__What the task requires__.
Rewrite the lines from the one containing "This document pairs" through the one containing "-0.005257, 0.456197, -0.492168]]", swapping every "lens line" for "intrinsics line" and changing nothing else.

__Recorded data__.
= Beginning of Section =
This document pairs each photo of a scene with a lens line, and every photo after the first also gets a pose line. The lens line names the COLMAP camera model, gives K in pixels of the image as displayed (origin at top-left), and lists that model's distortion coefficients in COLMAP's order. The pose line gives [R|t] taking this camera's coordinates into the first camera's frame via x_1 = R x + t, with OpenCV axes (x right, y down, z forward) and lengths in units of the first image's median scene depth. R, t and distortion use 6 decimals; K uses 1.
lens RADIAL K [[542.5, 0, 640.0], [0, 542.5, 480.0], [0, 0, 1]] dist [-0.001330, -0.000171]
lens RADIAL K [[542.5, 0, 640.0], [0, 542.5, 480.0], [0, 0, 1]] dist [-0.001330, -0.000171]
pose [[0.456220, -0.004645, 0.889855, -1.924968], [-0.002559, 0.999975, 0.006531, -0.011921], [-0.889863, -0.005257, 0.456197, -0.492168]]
= End of Section =
= Beginning of Section =
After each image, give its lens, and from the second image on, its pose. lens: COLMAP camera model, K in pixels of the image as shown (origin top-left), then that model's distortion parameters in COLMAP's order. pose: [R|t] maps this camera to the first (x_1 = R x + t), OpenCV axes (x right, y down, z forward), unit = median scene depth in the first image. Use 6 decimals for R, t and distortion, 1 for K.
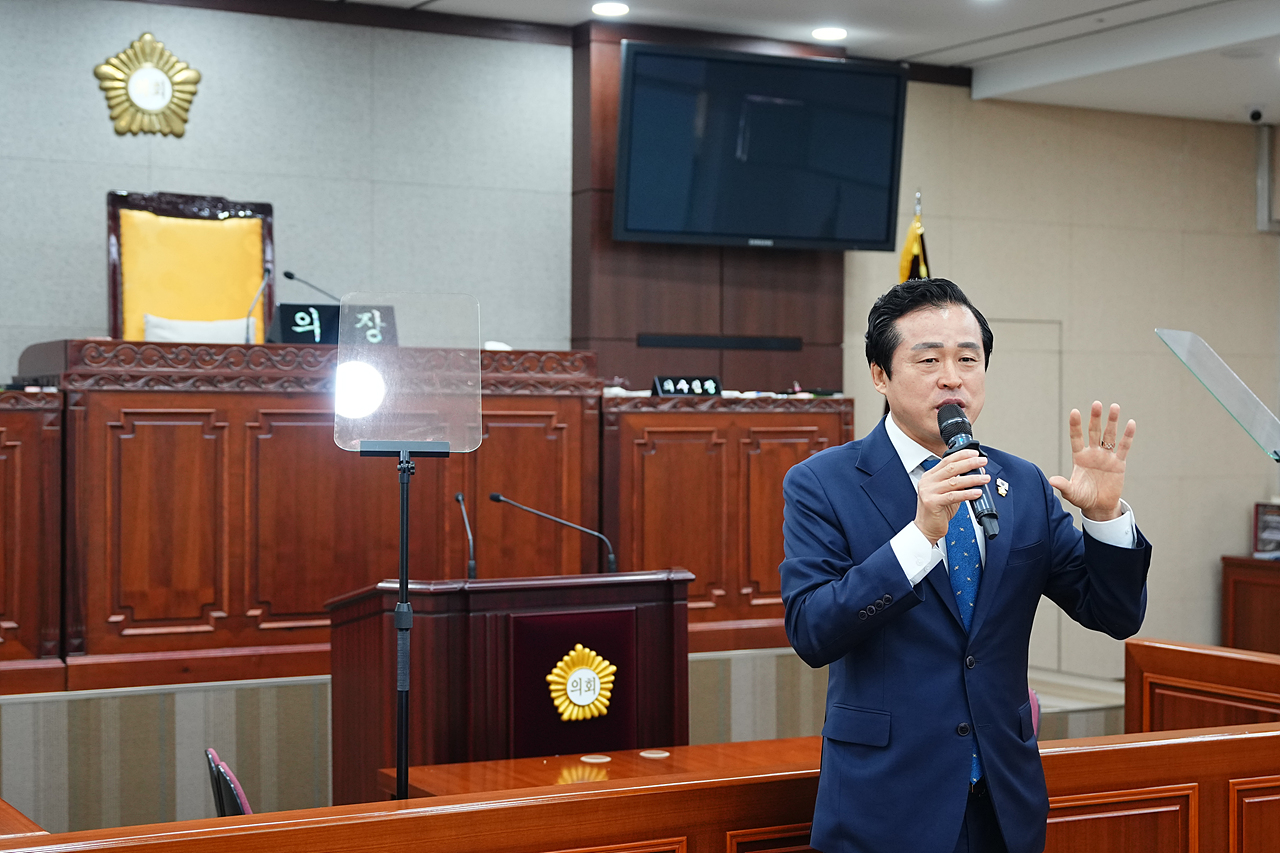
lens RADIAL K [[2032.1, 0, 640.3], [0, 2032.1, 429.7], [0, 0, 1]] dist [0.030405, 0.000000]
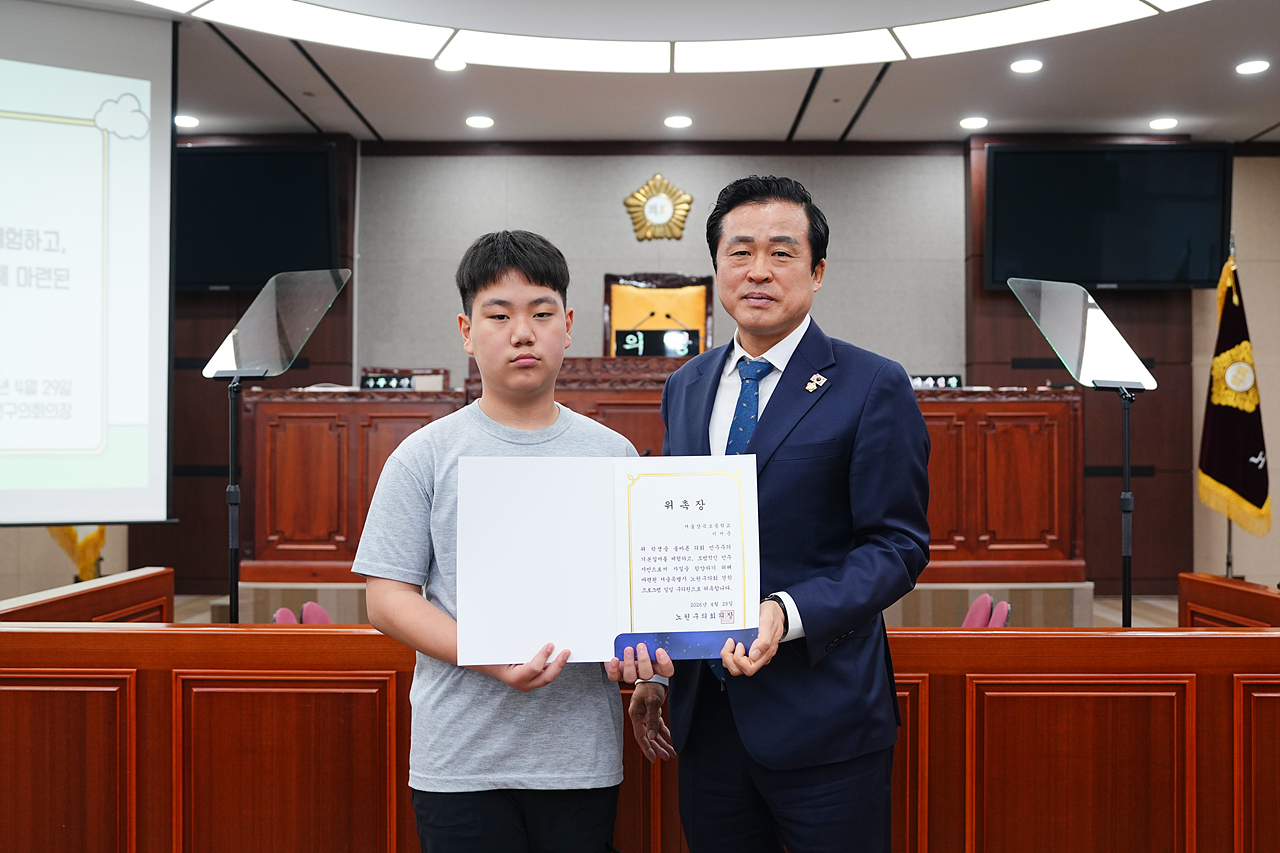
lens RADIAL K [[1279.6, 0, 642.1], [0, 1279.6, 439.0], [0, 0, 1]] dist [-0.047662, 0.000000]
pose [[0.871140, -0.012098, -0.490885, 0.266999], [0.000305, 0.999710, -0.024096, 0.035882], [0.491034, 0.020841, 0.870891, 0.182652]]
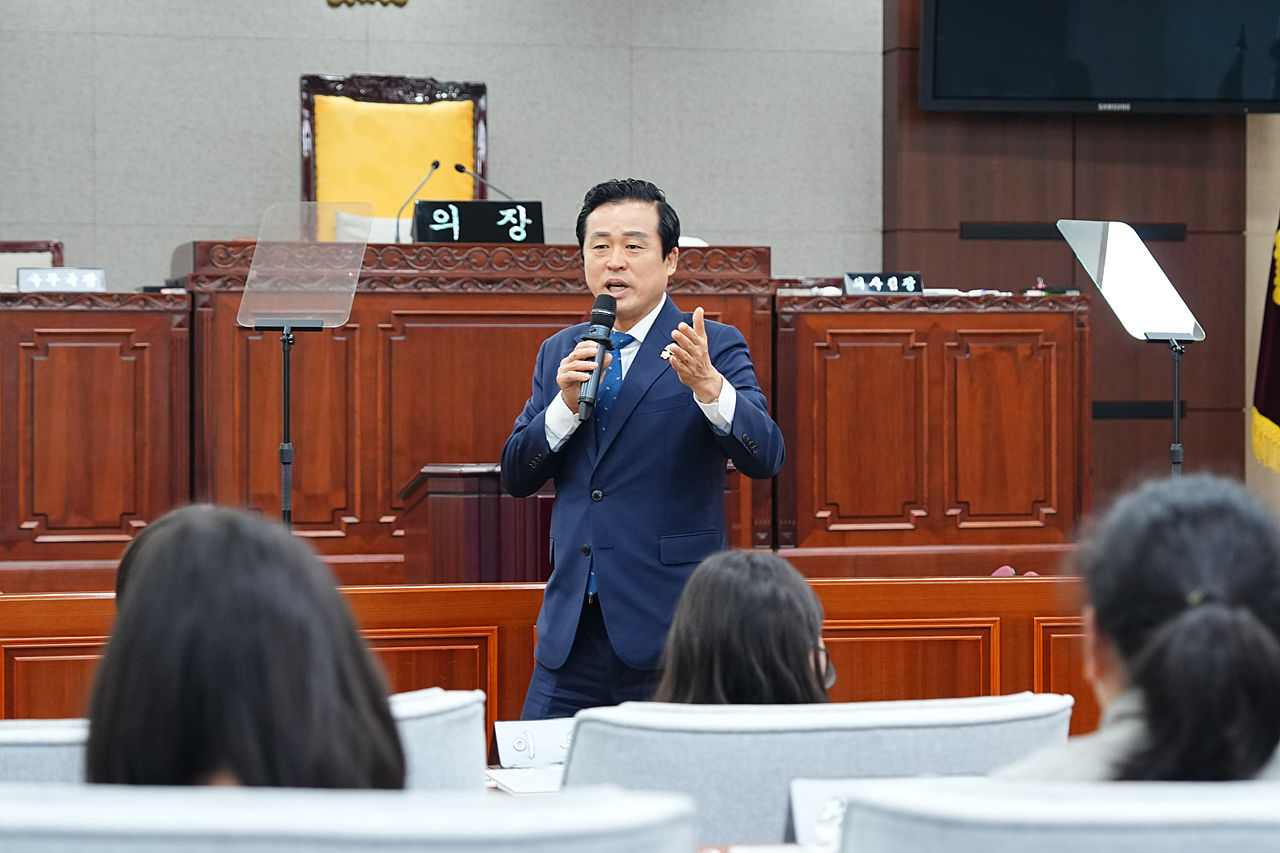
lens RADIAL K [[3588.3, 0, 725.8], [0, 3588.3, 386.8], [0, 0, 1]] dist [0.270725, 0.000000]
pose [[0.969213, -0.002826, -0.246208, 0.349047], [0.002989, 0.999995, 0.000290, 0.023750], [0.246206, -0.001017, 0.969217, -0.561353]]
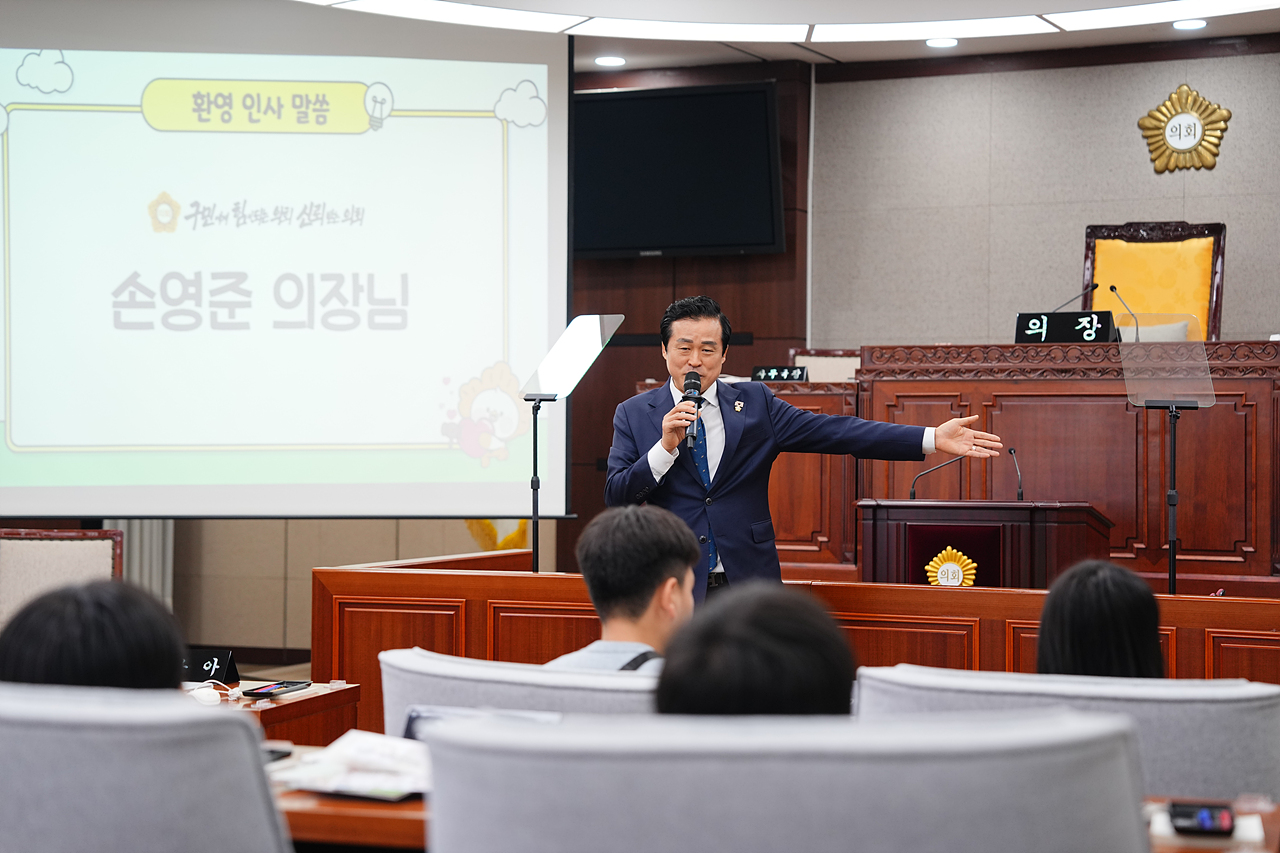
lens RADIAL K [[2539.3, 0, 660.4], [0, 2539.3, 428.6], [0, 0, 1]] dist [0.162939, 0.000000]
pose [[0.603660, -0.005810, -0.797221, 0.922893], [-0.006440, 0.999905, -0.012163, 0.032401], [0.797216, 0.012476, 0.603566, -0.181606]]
= End of Section =
__Answer to this task__.
This document pairs each photo of a scene with a intrinsics line, and every photo after the first also gets a pose line. The intrinsics line names the COLMAP camera model, gives K in pixels of the image as displayed (origin at top-left), and lists that model's distortion coefficients in COLMAP's order. The pose line gives [R|t] taking this camera's coordinates into the first camera's frame via x_1 = R x + t, with OpenCV axes (x right, y down, z forward) and lengths in units of the first image's median scene depth. R, t and distortion use 6 decimals; K uses 1.
lens RADIAL K [[542.5, 0, 640.0], [0, 542.5, 480.0], [0, 0, 1]] dist [-0.001330, -0.000171]
lens RADIAL K [[542.5, 0, 640.0], [0, 542.5, 480.0], [0, 0, 1]] dist [-0.001330, -0.000171]
pose [[0.456220, -0.004645, 0.889855, -1.924968], [-0.002559, 0.999975, 0.006531, -0.011921], [-0.889863, -0.005257, 0.456197, -0.492168]]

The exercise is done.